Non ci fu nulla da fare, furono portati al carcere di San Vittore e poi ad Auschwitz. Fu l’unica a tornare della sua famiglia. Ma anche nei decenni dopo la Seconda guerra mondiale, quella frontiera rimase calda. Sulla strada che da Marchirolo scende verso il valico di Ponte Tresa, si poteva assistere a scene come questa: un’Alfa rosso bordò si arresta ai margini del bosco, l’uomo al volante scende guardingo e apre il cofano. La moglie spinge una ragazzina di dodici anni che scivola nel bagagliaio con la paura scritta in faccia. I due adulti risalgono in auto, con volti impietriti che ostentano normalità, e passano il controllo. La bambina non era un’eritrea del 2016 in fuga dalla dittatura, ma Catia Porri di Soffiano (FI), che oggi ha 65 anni e lavora come fotografa in Svizzera. Nel 1962, dopo aver passato la frontiera, per lei iniziò a Zurigo «una stagione nell’armadio».

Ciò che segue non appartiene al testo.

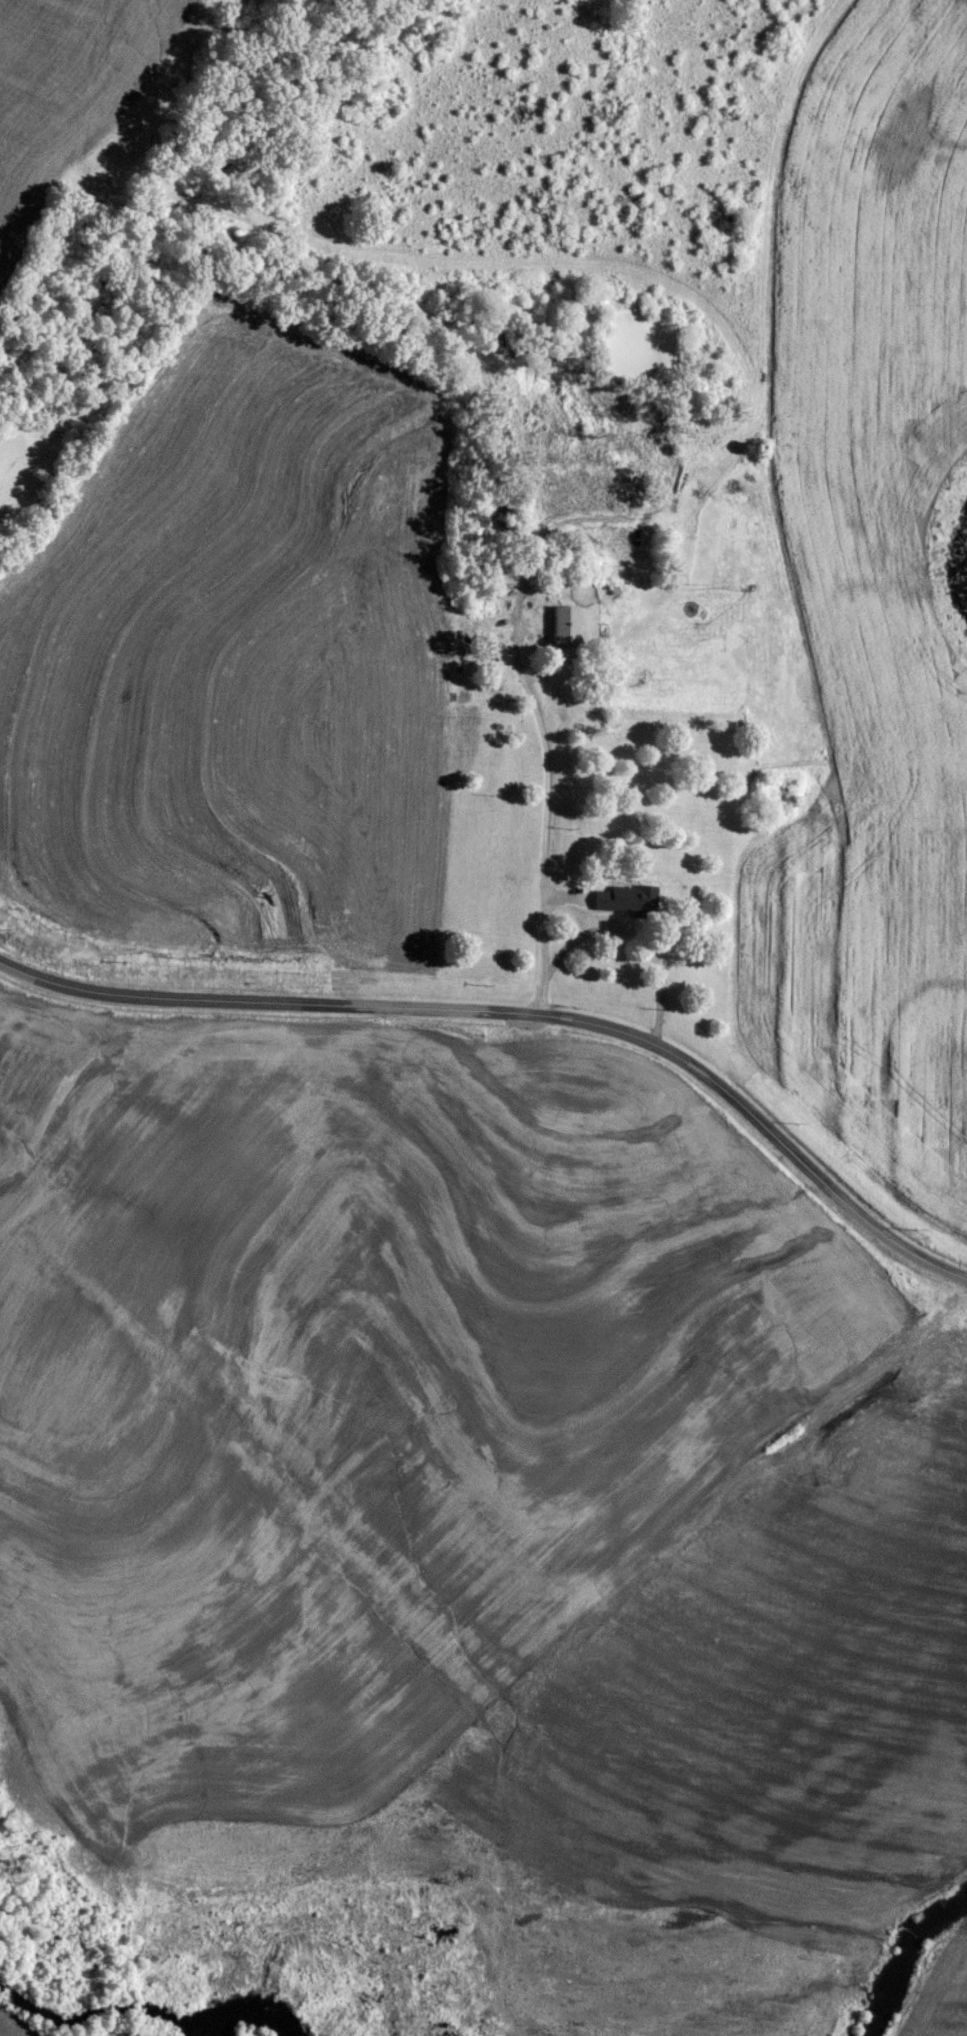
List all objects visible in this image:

Nascosta in una casa perché immigrata senza documenti. Coi genitori che, terrorizzati dalle denunce dei vicini, le ripetevano sempre a bassa voce: «Zitta! Non ti devi far sentire! Psst!». Non ridere, non giocare, non piangere. «Abitavamo – racconta Catia – in una stanza con cucina sotto il tetto. I vecchi pavimenti di legno scricchiolavano a ogni minimo movimento. Non osavo muovermi e passavo le giornate sdraiata sul letto a leggere e guardare per aria con la speranza che il tempo passasse in fretta. Dalla paura che avevo, non usavo nemmeno le stoviglie per mangiare, per non fare rumore». Catia è una delle migliaia di bambine e bambini italiani che per decenni hanno vissuto nascosti in Svizzera con la paura di essere espulsi, come succedeva a chi veniva scoperto dalla polizia. Difficile dirne il numero esatto, ma si stima che i minori italiani nascosti fossero almeno 15 mila negli anni Settanta e ancora molte centinaia (alcuni studiosi dicono 10mila) negli anni Novanta.

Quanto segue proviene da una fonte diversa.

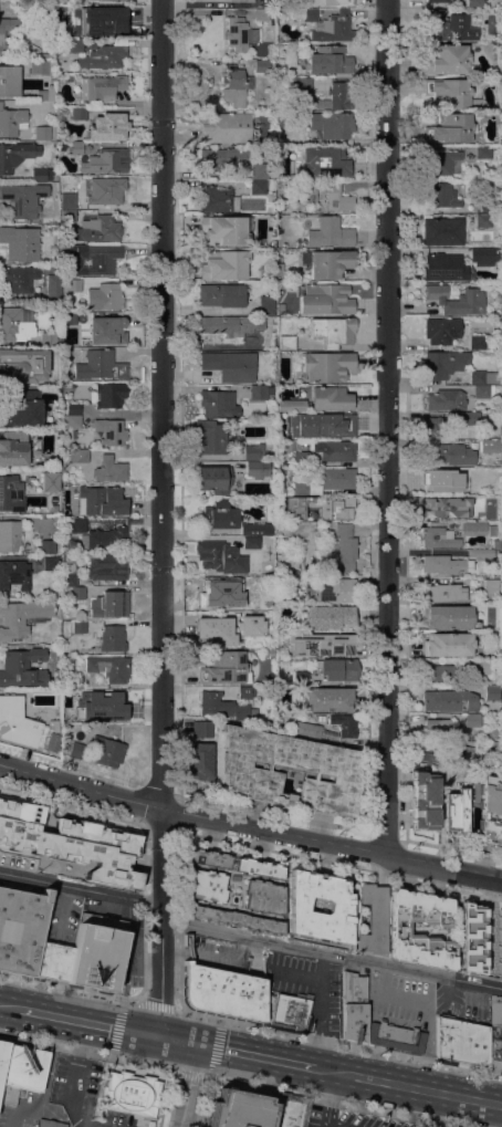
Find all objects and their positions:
building: (238, 0)
building: (437, 0)
building: (330, 2)
building: (474, 2)
building: (20, 7)
building: (262, 14)
building: (100, 19)
building: (327, 24)
building: (450, 26)
building: (239, 33)
building: (2, 36)
building: (72, 44)
building: (104, 57)
building: (449, 59)
building: (329, 60)
building: (263, 65)
building: (43, 67)
building: (9, 80)
building: (302, 84)
building: (101, 86)
building: (236, 86)
building: (451, 93)
building: (46, 94)
building: (337, 96)
building: (260, 106)
building: (78, 113)
building: (284, 118)
building: (12, 120)
building: (332, 124)
building: (108, 126)
building: (225, 126)
building: (450, 128)
building: (43, 132)
building: (75, 147)
building: (501, 148)
building: (483, 151)
building: (16, 154)
building: (224, 157)
building: (325, 159)
building: (107, 161)
building: (442, 162)
building: (259, 170)
building: (42, 173)
building: (272, 184)
building: (501, 185)
building: (258, 186)
building: (107, 190)
building: (307, 193)
building: (440, 195)
building: (24, 198)
building: (218, 199)
building: (67, 200)
building: (483, 203)
building: (304, 207)
building: (68, 215)
building: (483, 218)
building: (97, 229)
building: (224, 229)
building: (442, 230)
building: (330, 232)
building: (20, 243)
building: (485, 255)
building: (101, 259)
building: (329, 263)
building: (225, 264)
building: (444, 267)
building: (278, 269)
building: (18, 278)
building: (74, 284)
building: (53, 285)
building: (222, 295)
building: (105, 296)
building: (324, 298)
building: (471, 299)
building: (267, 305)
building: (280, 308)
building: (69, 318)
building: (16, 323)
building: (229, 324)
building: (107, 329)
building: (442, 329)
building: (333, 330)
building: (48, 337)
building: (287, 341)
building: (477, 341)
building: (25, 363)
building: (443, 363)
building: (100, 365)
building: (230, 365)
building: (328, 365)
building: (483, 377)
building: (482, 390)
building: (258, 391)
building: (110, 395)
building: (330, 398)
building: (446, 399)
building: (216, 402)
building: (291, 404)
building: (20, 406)
building: (72, 408)
building: (472, 418)
building: (312, 419)
building: (71, 421)
building: (339, 423)
building: (292, 426)
road: (385, 426)
building: (434, 426)
building: (110, 431)
building: (209, 437)
building: (490, 446)
building: (13, 448)
building: (337, 450)
building: (251, 452)
building: (449, 454)
building: (78, 455)
building: (300, 459)
building: (258, 468)
building: (109, 469)
building: (471, 470)
building: (490, 472)
building: (51, 478)
building: (337, 478)
building: (214, 479)
building: (439, 482)
building: (300, 487)
building: (11, 493)
building: (487, 497)
building: (101, 500)
building: (472, 500)
building: (321, 506)
building: (54, 507)
building: (440, 508)
building: (222, 514)
road: (160, 517)
building: (467, 525)
building: (76, 526)
building: (258, 528)
building: (492, 530)
building: (9, 534)
building: (438, 537)
building: (105, 538)
building: (252, 541)
building: (47, 546)
building: (339, 546)
building: (480, 552)
building: (220, 556)
building: (51, 562)
building: (444, 564)
building: (107, 566)
building: (69, 568)
building: (14, 574)
building: (491, 588)
building: (333, 590)
building: (77, 592)
building: (218, 592)
building: (438, 593)
building: (246, 602)
building: (110, 604)
building: (328, 616)
building: (448, 616)
building: (22, 617)
building: (246, 617)
building: (79, 626)
building: (214, 634)
building: (238, 635)
building: (111, 638)
building: (323, 643)
building: (448, 644)
building: (483, 666)
building: (23, 667)
building: (110, 667)
building: (224, 667)
building: (337, 668)
building: (438, 673)
building: (301, 677)
building: (75, 680)
building: (242, 691)
building: (492, 693)
building: (329, 698)
building: (501, 698)
building: (108, 700)
building: (450, 700)
building: (223, 706)
building: (74, 712)
building: (38, 714)
building: (472, 719)
building: (15, 725)
building: (51, 726)
building: (345, 727)
building: (437, 727)
building: (202, 728)
building: (306, 728)
building: (332, 732)
building: (53, 742)
building: (76, 749)
building: (108, 751)
building: (448, 754)
building: (199, 761)
building: (251, 772)
building: (424, 801)
building: (490, 809)
building: (457, 810)
road: (249, 825)
road: (143, 839)
building: (71, 842)
building: (206, 858)
building: (259, 867)
building: (233, 877)
building: (204, 886)
building: (263, 896)
building: (337, 907)
building: (234, 919)
building: (372, 919)
building: (498, 924)
building: (20, 929)
building: (399, 930)
building: (470, 931)
road: (247, 936)
building: (95, 952)
parking lot: (223, 954)
building: (52, 961)
parking lot: (308, 986)
road: (66, 988)
building: (223, 993)
parking lot: (400, 1001)
road: (153, 1004)
parking lot: (461, 1004)
road: (9, 1006)
building: (354, 1007)
road: (320, 1010)
building: (291, 1011)
road: (86, 1022)
road: (117, 1028)
building: (495, 1033)
parking lot: (495, 1033)
traffic signals: (153, 1035)
building: (395, 1037)
road: (174, 1039)
road: (337, 1042)
building: (461, 1043)
traffic signals: (194, 1044)
road: (88, 1051)
building: (2, 1056)
road: (252, 1056)
road: (211, 1064)
road: (323, 1070)
building: (21, 1072)
road: (71, 1083)
road: (187, 1085)
parking lot: (79, 1089)
road: (419, 1089)
building: (130, 1093)
road: (330, 1100)
road: (337, 1101)
road: (434, 1109)
building: (239, 1110)
building: (288, 1111)
building: (50, 1123)
road: (333, 1125)
building: (453, 1126)

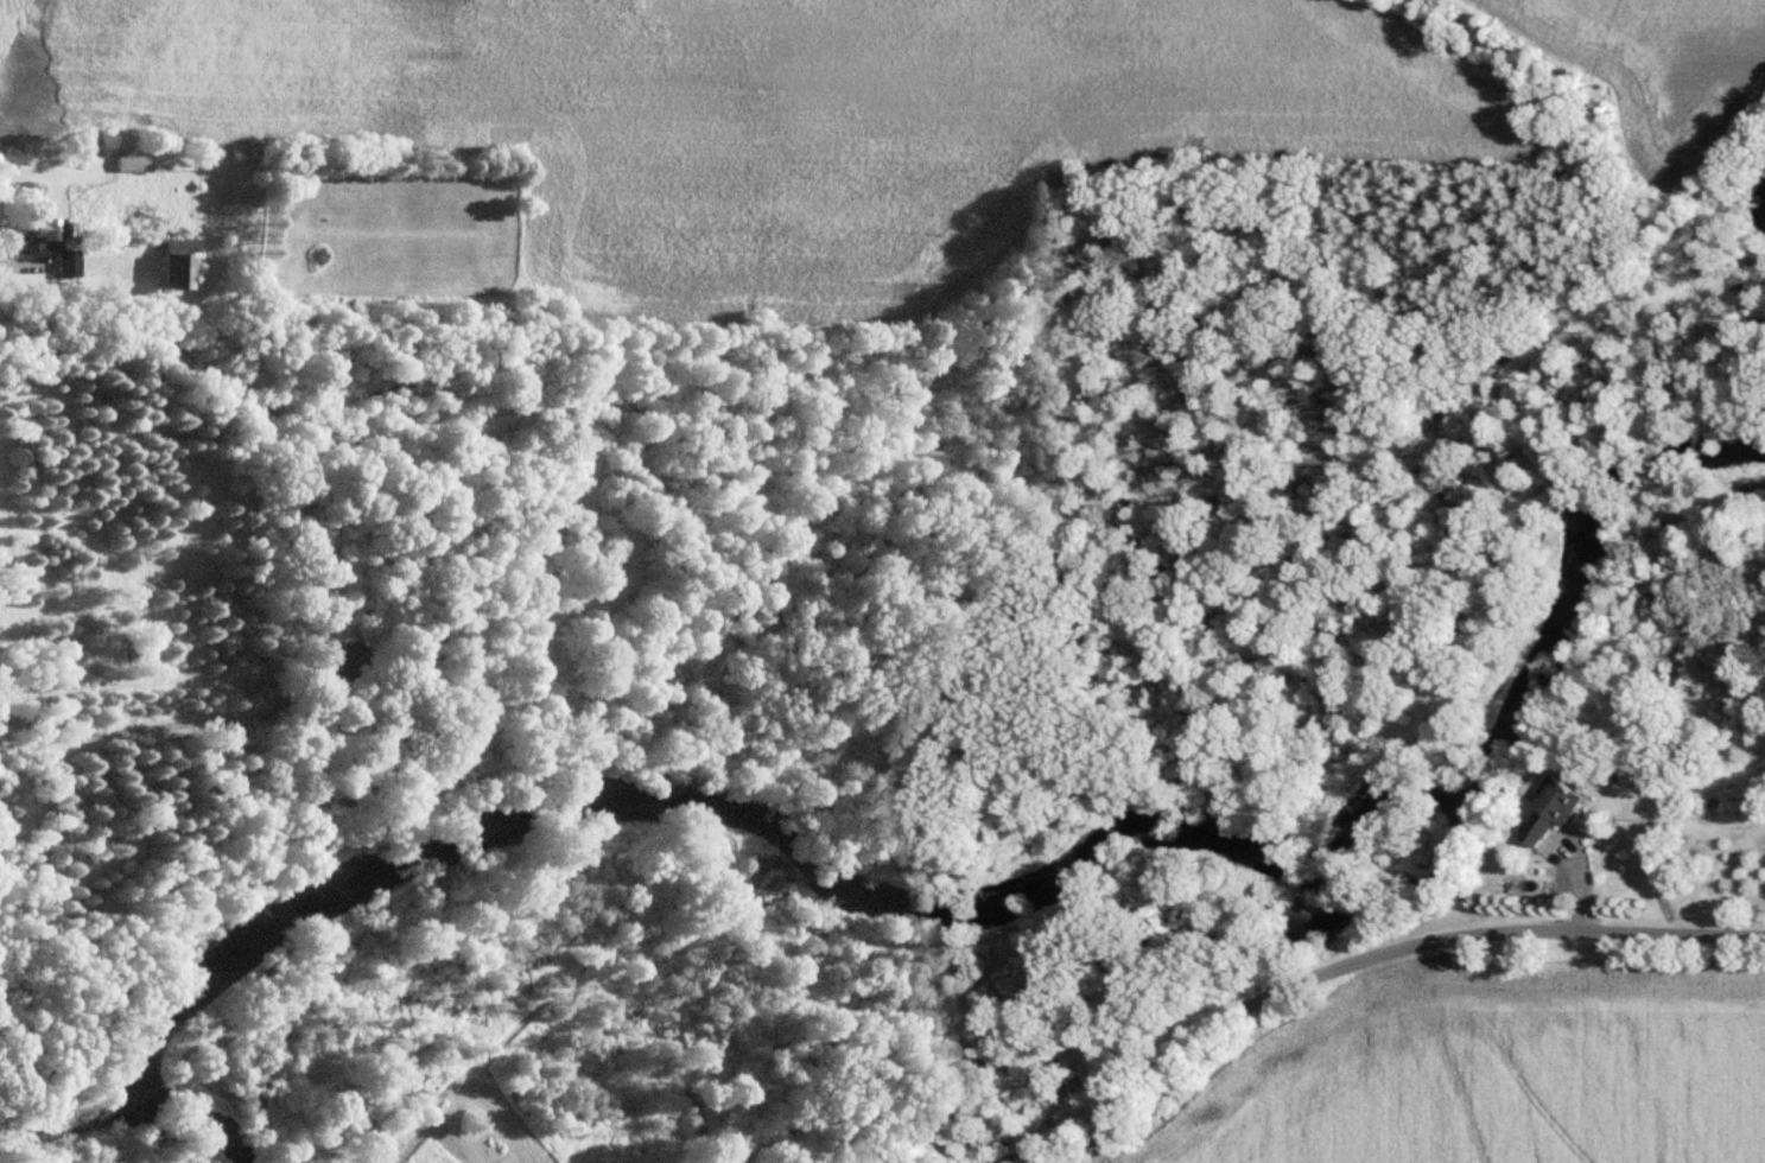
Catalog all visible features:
building: (129, 162)
building: (85, 185)
building: (38, 225)
building: (173, 259)
building: (63, 260)
road: (24, 265)
building: (330, 663)
road: (123, 728)
building: (1547, 810)
river: (956, 902)
road: (1382, 948)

Le loro storie sono raccontate in “Bambini proibiti” di Marina Frigerio. Fino al 1996, infatti, la legge elvetica non permetteva agli stranieri che avevano un permesso di soggiorno stagionale di portare con sé i loro piccoli. Come i genitori di Catia: avevano un lavoro stagionale, ma non l’autorizzazione a tenere con sé la figlia. Anche allora, preti e suore del Comasco aprirono orfanotrofi e istituti per accogliere i bambini che, scoperti, venivano dagli svizzeri separati dai loro genitori e rimandati oltreconfine. Capitava infatti che la denuncia di qualche vicino zelante portasse all’espulsione del minore. Alle volte il genitore, per non perdere il lavoro, non riusciva ad accompagnare il figlio in Italia e lo affidava alle autorità al di là della frontiera: è per esempio la storia di molti “orfani di frontiera” cresciuti alla Casa del fanciullo di Domodossola.